◆ 你的任务 ◆
能否把这篇YOLO算法笔记中从“# GRADED FUNCTION: yolo_filter_boxes”往下直到“and class confidence.”的全部内容重写一遍，并把其中的“GRADED FUNCTION”替换为“HELPER FUNCTION”？

我的理解，算法定义了两个锚框（可以定义多个），锚框的形状我们可以自己进行定义，计算预测的边界框与锚框的IoU，IoU大的代表该锚框代表了该类别，该部分的分类标签也就代表了该类别。上述示例的红色的锚框就跟人的分类标签联系起来。

3.3.5 YOLO算法

训练：这里选择了两个锚框

预测：

非最大值抑制：

3.3.6 YOLO算法的代码实现

YOLO是一种流行算法，因为它能够实现高精度，同时还能实时运行。这种"只看一次"的算法在图像上"只看一次"，这意味着只需要通过网络进行一次前向传播，就可以做出预测。在非最大抑制之后，它会输出识别的对象以及包围框。这里我们有80 个类，使用YOLO来进行目标检测，那么可以将类标签表示为 1 到 80 的整数，或者 80 维向量（80 个数字），其中第一个数字是 1，其余数字都是 0。视频教程使用了后一种表示方式；在本笔记本中，我们将使用两种表示方式，具体取决于哪一种对特定步骤来说更方便。

使用多个锚框允许我们可以在一个网格中识别到多个对象，每一个锚框对应一个置信度。如何定义，就是通过修改模型进行深度卷积之后的输出进行编码，使每一个网格中存在5个锚框的信息，具体如下图所示：

plain 复制代码

# GRADED FUNCTION: yolo_filter_boxes

def yolo_filter_boxes(box_confidence, boxes, box_class_probs, threshold = .6):
    """Filters YOLO boxes by thresholding on object and class confidence.

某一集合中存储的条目
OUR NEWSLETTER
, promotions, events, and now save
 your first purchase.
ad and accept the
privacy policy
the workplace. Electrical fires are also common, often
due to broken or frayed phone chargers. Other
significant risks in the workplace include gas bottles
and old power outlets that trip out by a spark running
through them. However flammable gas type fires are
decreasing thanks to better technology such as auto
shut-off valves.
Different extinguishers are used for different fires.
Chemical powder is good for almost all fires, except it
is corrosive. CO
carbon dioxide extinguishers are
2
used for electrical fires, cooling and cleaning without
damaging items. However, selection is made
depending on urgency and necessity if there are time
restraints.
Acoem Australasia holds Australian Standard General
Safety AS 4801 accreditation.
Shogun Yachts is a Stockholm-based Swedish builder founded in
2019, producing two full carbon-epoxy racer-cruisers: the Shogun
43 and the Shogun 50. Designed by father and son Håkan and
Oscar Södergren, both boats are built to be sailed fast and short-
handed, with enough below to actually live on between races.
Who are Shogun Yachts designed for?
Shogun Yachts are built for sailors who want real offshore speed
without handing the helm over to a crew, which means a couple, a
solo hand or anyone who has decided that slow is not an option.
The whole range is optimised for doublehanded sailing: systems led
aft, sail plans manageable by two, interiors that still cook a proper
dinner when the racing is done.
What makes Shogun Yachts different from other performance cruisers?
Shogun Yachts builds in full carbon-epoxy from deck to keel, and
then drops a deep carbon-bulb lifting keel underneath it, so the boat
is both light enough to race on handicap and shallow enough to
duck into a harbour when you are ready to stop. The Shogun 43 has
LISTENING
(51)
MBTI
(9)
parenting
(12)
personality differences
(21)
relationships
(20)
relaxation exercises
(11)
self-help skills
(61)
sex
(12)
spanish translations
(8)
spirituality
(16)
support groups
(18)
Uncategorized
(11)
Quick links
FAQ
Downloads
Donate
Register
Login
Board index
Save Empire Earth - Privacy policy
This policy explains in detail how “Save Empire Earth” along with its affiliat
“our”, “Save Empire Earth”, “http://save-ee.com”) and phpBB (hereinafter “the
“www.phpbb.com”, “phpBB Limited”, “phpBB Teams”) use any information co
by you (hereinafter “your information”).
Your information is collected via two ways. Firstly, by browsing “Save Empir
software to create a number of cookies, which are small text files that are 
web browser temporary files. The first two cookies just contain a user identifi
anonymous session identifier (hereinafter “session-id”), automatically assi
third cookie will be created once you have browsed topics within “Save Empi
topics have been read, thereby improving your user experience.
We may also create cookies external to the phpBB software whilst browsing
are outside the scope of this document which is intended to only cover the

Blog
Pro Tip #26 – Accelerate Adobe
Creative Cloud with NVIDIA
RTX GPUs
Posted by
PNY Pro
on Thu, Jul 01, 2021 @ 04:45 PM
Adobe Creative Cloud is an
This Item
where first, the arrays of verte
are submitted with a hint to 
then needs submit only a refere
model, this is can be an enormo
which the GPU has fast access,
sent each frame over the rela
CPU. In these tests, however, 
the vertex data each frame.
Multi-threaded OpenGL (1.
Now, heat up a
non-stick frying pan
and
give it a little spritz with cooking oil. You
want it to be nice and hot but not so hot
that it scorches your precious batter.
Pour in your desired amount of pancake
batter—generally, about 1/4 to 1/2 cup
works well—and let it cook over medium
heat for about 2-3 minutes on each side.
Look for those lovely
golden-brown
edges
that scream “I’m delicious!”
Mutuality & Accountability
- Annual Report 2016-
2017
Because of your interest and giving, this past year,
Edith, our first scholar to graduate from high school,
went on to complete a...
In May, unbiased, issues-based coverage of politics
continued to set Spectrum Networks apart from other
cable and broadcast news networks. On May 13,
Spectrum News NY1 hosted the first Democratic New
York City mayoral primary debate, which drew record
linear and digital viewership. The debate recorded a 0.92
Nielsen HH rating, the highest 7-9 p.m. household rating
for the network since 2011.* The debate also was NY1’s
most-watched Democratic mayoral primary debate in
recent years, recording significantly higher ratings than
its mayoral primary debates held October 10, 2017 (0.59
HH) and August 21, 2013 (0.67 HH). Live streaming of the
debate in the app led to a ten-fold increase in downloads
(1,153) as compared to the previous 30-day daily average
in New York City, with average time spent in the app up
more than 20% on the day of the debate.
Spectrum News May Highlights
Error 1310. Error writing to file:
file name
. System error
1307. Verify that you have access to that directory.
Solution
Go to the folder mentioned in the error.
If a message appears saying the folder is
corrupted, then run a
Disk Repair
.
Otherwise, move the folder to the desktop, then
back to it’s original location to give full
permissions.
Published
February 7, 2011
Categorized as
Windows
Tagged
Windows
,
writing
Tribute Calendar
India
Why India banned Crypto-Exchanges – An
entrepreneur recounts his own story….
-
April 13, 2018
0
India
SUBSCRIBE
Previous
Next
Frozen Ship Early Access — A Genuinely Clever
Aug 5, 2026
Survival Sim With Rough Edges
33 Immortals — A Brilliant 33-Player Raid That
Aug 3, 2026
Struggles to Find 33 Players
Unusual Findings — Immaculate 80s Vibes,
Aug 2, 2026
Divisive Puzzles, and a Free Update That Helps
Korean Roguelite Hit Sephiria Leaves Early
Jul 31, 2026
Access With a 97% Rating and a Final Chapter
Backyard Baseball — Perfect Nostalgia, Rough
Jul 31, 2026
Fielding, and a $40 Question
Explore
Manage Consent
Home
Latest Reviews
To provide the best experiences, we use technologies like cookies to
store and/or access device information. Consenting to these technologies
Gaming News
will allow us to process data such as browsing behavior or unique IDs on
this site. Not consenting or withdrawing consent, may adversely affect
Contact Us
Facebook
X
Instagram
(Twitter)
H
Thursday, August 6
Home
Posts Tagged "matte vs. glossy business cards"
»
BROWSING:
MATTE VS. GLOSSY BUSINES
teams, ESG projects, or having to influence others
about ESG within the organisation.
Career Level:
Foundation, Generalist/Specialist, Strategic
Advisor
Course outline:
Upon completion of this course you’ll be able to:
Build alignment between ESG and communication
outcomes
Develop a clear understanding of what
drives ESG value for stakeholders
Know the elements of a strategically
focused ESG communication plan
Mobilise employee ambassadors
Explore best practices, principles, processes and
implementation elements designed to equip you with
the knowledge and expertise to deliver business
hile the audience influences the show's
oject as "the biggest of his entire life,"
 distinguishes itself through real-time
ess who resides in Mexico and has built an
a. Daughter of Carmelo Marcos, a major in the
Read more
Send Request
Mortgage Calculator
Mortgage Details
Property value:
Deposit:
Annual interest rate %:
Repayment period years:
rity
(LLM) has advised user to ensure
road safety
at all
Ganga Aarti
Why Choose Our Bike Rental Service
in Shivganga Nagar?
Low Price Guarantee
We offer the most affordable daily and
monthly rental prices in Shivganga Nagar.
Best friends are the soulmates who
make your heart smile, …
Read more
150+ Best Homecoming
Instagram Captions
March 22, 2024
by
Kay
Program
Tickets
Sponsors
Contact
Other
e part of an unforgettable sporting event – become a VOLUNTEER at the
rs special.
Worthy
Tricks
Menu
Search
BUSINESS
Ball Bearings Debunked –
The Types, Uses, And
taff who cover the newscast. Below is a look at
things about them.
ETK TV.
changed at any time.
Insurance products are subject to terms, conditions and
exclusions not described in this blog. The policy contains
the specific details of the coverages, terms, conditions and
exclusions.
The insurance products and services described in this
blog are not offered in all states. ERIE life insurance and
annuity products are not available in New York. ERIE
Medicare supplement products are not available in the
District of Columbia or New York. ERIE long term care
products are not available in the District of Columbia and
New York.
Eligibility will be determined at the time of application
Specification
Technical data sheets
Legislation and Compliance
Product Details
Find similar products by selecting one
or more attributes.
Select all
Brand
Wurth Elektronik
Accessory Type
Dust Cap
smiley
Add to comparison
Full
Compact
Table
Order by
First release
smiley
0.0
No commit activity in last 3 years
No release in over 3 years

◆ 已完成练习 ◆
# HELPER FUNCTION: yolo_filter_boxes

def yolo_filter_boxes(box_confidence, boxes, box_class_probs, threshold = .6):
    """Filters YOLO boxes by thresholding on object and class confidence.